With the help of a novelist and improbable creative writing teacher named Ingraham, Ekaterina matures as a writer, eventually publishing not only a successful autobiography, Louder, Engram!
Ekaterina also benefits by turning her investigation of the girl to whom Travis lost his virginity into a series of short stories that propel her fame further by being published in Playboy magazine.

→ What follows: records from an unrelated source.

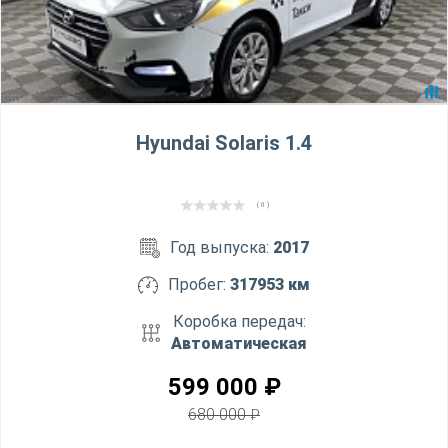
Hyundai Solaris 1.4
( 0 )
Год выпуска:
2017
Пробег:
317953 км
Коробка передач:
Автоматическая
599 000
₽
680 000
₽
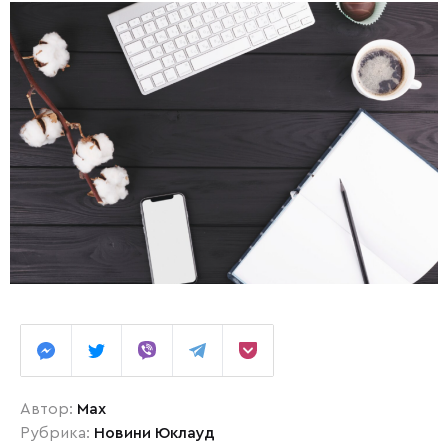
Автор:
Max
Рубрика:
Новини Юклауд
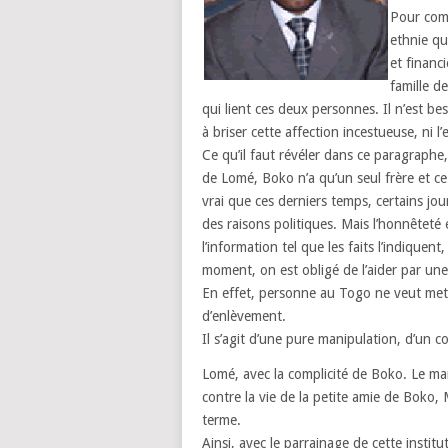
Pour comm
ethnie qu
et financi
famille de
qui lient ces deux personnes. Il n’est be
à briser cette affection incestueuse, ni 
Ce qu’il faut révéler dans ce paragraphe,
de Lomé, Boko n’a qu’un seul frère et ce
vrai que ces derniers temps, certains jo
des raisons politiques. Mais l’honnêteté e
l’information tel que les faits l’indiquen
moment, on est obligé de l’aider par une
En effet, personne au Togo ne veut mettr
d’enlèvement.
Il s’agit d’une pure manipulation, d’un c
Lomé, avec la complicité de Boko. Le m
contre la vie de la petite amie de Boko,
terme.
Ainsi, avec le parrainage de cette institu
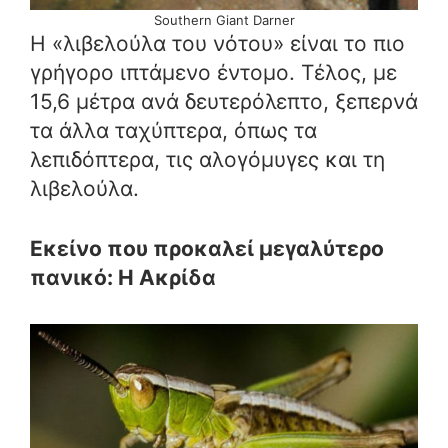
Southern Giant Darner
Η «λιβελούλα του νότου» είναι το πιο
γρήγορο ιπτάμενο έντομο. Τέλος, με
15,6 μέτρα ανά δευτερόλεπτο, ξεπερνά
τα άλλα ταχύπτερα, όπως τα
λεπιδόπτερα, τις αλογόμυγες και τη
λιβελούλα.
Εκείνο που προκαλεί μεγαλύτερο
πανικό: Η Ακρίδα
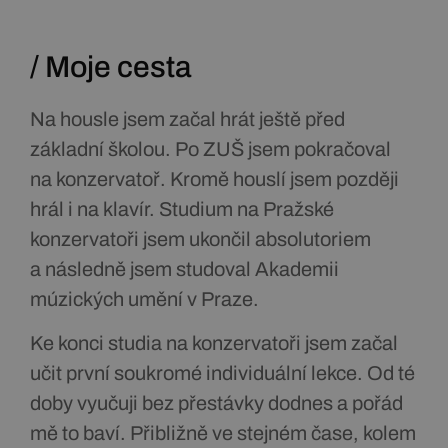
/ Moje cesta
Na housle jsem začal hrát ještě před
základní školou. Po ZUŠ jsem pokračoval
na konzervatoř. Kromě houslí jsem později
hrál i na klavír. Studium na Pražské
konzervatoři jsem ukončil absolutoriem
a následně jsem studoval Akademii
múzických umění v Praze.
Ke konci studia na konzervatoři jsem začal
učit první soukromé individuální lekce. Od té
doby vyučuji bez přestávky dodnes a pořád
mě to baví. Přibližně ve stejném čase, kolem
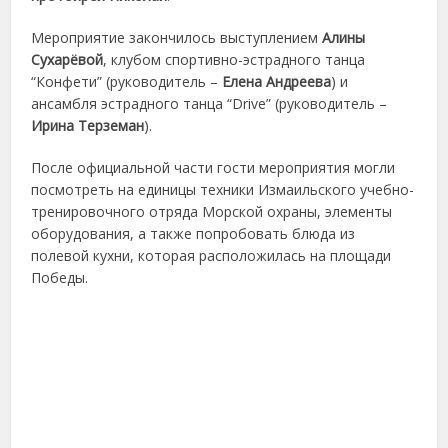
Мероприятие закончилось выступлением
Алины
Сухарёвой
, клубом спортивно-эстрадного танца
“Конфети” (руководитель –
Елена Андреева
) и
ансамбля эстрадного танца “Drive” (руководитель –
Ирина Терземан
).
После официальной части гости мероприятия могли
посмотреть на единицы техники Измаильского учебно-
тренировочного отряда Морской охраны, элементы
оборудования, а также попробовать блюда из
полевой кухни, которая расположилась на площади
Победы.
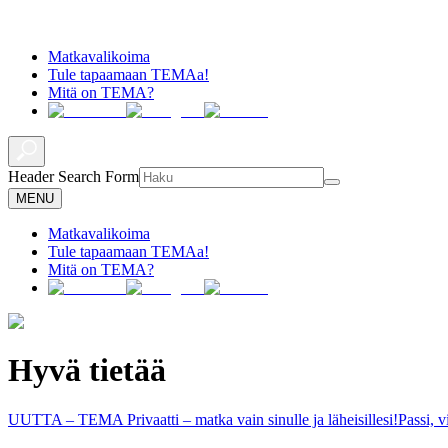
Matkavalikoima
Tule tapaamaan TEMAa!
Mitä on TEMA?
Header Search Form
MENU
Matkavalikoima
Tule tapaamaan TEMAa!
Mitä on TEMA?
Hyvä tietää
UUTTA – TEMA Privaatti – matka vain sinulle ja läheisillesi!
Passi, 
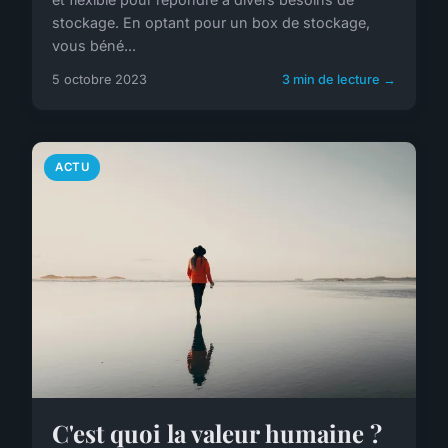
stockage. En optant pour un box de stockage,
vous béné...
5 octobre 2023
3 min de lecture →
ACTU
C'est quoi la valeur humaine ?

[1] The book was reviewed by several news sources such as the Los Angeles Times,[2] Orlando Sentinel,[3] The Washington Post[4] and The New York Times[5] Kirkus Reviews said of the book: "Grand entertainment from an author who's beent too little known for tool long: perhaps this zany homage to Nabokov (especially Lolita) will bring deserved attention to Harrington (sic)'s impressive body of work" while Publishers Weekly said: "Ekaterina is an acknowledged homage to Nabokov, particularly to Lolita, and if it misses some of the Russian master's literary playfulness, it has many charms of its own...".
Novelist D. M. Thomas at the Los Angeles Times also called the book " Superbly crafted, foxy, engaging, funny, joyous".